History of Hip Preservation

Key milestones in the development of hip preservation surgery

Open reduction of dislocated hips, osteotomies for dysplasia, and chielectomy for Perthes are well known. Murray, Harris, and Stulberg recognized that so-called primary osteoarthritis of the hip is usually secondary to congenital and developmental conditions.

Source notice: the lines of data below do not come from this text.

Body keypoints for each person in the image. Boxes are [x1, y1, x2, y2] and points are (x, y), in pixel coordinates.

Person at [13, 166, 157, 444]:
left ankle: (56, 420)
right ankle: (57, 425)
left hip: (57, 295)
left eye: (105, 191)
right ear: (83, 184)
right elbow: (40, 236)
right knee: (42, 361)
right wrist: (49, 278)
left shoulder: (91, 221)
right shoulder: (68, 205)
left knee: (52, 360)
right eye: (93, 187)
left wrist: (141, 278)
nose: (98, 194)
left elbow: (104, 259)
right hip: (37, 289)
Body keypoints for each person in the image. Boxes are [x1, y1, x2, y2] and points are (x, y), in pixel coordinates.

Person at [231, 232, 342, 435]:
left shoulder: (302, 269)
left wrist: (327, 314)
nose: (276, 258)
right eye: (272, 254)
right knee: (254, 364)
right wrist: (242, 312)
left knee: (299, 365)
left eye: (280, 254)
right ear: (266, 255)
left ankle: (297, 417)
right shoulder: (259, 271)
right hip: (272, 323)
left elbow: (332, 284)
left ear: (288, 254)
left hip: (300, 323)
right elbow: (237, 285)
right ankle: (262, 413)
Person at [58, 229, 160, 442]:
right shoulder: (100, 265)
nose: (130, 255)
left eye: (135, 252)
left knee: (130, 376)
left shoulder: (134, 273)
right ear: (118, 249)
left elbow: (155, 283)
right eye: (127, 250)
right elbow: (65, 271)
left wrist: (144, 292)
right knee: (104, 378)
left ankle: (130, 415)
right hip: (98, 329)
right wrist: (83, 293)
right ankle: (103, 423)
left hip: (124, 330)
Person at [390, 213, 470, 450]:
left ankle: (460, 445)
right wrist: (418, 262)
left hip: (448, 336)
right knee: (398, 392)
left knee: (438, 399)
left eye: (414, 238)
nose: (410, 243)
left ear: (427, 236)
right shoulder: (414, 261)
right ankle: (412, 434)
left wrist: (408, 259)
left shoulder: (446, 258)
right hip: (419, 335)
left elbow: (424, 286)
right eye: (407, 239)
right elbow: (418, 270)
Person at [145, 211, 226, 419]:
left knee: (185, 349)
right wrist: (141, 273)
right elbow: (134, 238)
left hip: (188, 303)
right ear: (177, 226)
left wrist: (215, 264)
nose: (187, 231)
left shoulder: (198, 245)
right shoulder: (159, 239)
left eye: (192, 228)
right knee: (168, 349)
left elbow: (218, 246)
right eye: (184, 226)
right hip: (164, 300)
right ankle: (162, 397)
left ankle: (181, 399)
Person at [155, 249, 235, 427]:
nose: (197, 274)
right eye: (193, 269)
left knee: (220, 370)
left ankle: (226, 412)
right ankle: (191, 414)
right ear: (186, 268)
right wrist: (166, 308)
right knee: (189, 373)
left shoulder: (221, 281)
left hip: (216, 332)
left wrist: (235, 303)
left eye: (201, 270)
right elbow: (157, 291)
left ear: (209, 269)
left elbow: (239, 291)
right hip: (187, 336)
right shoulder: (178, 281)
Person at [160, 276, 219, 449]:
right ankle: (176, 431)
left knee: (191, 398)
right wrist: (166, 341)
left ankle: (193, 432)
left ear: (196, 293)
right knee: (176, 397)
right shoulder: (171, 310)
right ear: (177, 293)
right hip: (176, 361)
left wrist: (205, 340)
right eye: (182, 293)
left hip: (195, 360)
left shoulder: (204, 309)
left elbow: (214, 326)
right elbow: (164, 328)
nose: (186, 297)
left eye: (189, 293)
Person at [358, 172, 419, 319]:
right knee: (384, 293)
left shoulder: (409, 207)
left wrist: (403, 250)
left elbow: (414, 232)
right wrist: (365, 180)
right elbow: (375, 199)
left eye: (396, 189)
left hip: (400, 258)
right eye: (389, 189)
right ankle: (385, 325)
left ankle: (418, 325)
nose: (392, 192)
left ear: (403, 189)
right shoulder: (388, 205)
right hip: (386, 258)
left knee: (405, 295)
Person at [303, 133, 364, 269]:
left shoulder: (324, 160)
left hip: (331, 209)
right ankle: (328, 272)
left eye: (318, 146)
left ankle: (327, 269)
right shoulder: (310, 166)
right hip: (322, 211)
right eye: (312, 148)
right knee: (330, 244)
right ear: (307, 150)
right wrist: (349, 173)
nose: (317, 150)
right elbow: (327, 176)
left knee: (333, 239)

Timeline of Key Milestones

Over the past century, a series of discoveries and innovations shaped modern hip preservation surgery.

1903

Cam deformity first described

1913

Vulpius described cam osteoplasty

1915

Albee — shelf procedure (acetabuloplasty)

1926

Keys — osteoplasty in severe SCFE did very poorly

1931

Burman in New York performed hip arthroscopy in cadavers

1933

Elmslie — cam and pincer can cause osteoarthritis

1935

Smith-Petersen — pincer impingement and rim trimming

1935

Heyman & Herndon — SCFE osteoplasty

1939

Takagi — first clinical use of hip arthroscopy

1965

Murray — tilt deformity and hip dysplasia cause most osteoarthritis

1975

Stulberg & Harris — pistol grip deformity; no primary osteoarthritis

1976

Solomon — 92% of osteoarthritis is from childhood disorders or inflammatory arthritis

1977

Altenberg — acetabular labral tears causing hip pain

1980

Suzuki — first arthroscopic diagnosis of acetabular labral tear

1987

James Glick — hip arthroscopy in lateral position

2001

Michael Dienst — hip arthroscopy without traction

2009

Voos — peritrochanteric space endoscopy

Professor Reinhold Ganz

Pioneer

Reinhold Ganz

Reinhold Ganz made foundational contributions that transformed hip preservation surgery.

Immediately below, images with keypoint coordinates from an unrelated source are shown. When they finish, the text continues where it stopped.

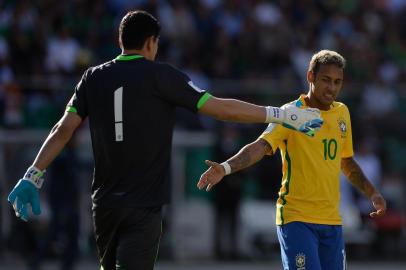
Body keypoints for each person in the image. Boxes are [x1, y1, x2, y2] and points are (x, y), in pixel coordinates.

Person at [6, 11, 323, 270]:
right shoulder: (162, 76)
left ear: (121, 41)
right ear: (151, 43)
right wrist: (280, 114)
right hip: (143, 206)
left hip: (104, 205)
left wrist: (32, 174)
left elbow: (62, 129)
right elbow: (223, 109)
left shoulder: (92, 77)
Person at [197, 50, 387, 270]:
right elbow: (260, 147)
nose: (332, 88)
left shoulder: (342, 113)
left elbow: (346, 161)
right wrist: (226, 167)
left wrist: (372, 192)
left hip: (332, 220)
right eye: (326, 80)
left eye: (337, 82)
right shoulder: (291, 114)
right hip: (297, 219)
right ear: (310, 77)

  • Periacetabular osteotomy for dysplasia (1987)
  • Identified pain from over-coverage in 5 hips — femoroacetabular impingement (FAI) (1995)
  • Developed safe surgical dislocation and studied damage patterns (2001)
  • Added rim trimming, femoral neck osteoplasty, and labral repair
  • Modified Dunn & Colonna procedures and developed head reduction osteotomy

Development in the United States

Dr. Prasad Gourineni visited Ganz's unit in Bern in 1998 when surgical dislocation was being performed and cam and pincer FAI were being treated. On returning to Chicago, he presented radiographic abnormalities and FAI to US arthroscopists at their course for two years.

They adopted the concepts quickly and developed arthroscopic techniques to treat FAI, subsequently adding:

  • FAI-induced instability and micro instability
  • Capsular plication and capsulorrhaphy
  • Sub-spine impingement
  • Association of FAI with sports hernia, osteitis pubis, and SI dysfunction
  • Association with muscle strains and traumatic dislocation

Impact on Future Hip Replacement

Most hip preservation procedures performed today do not make future total hip replacement significantly more difficult. These procedures do not create new deformities or decrease bone stock. The surgical scar does make dissection more challenging and minimally invasive surgery is not possible after prior open procedures. Multiple prior procedures do increase the risk of infection.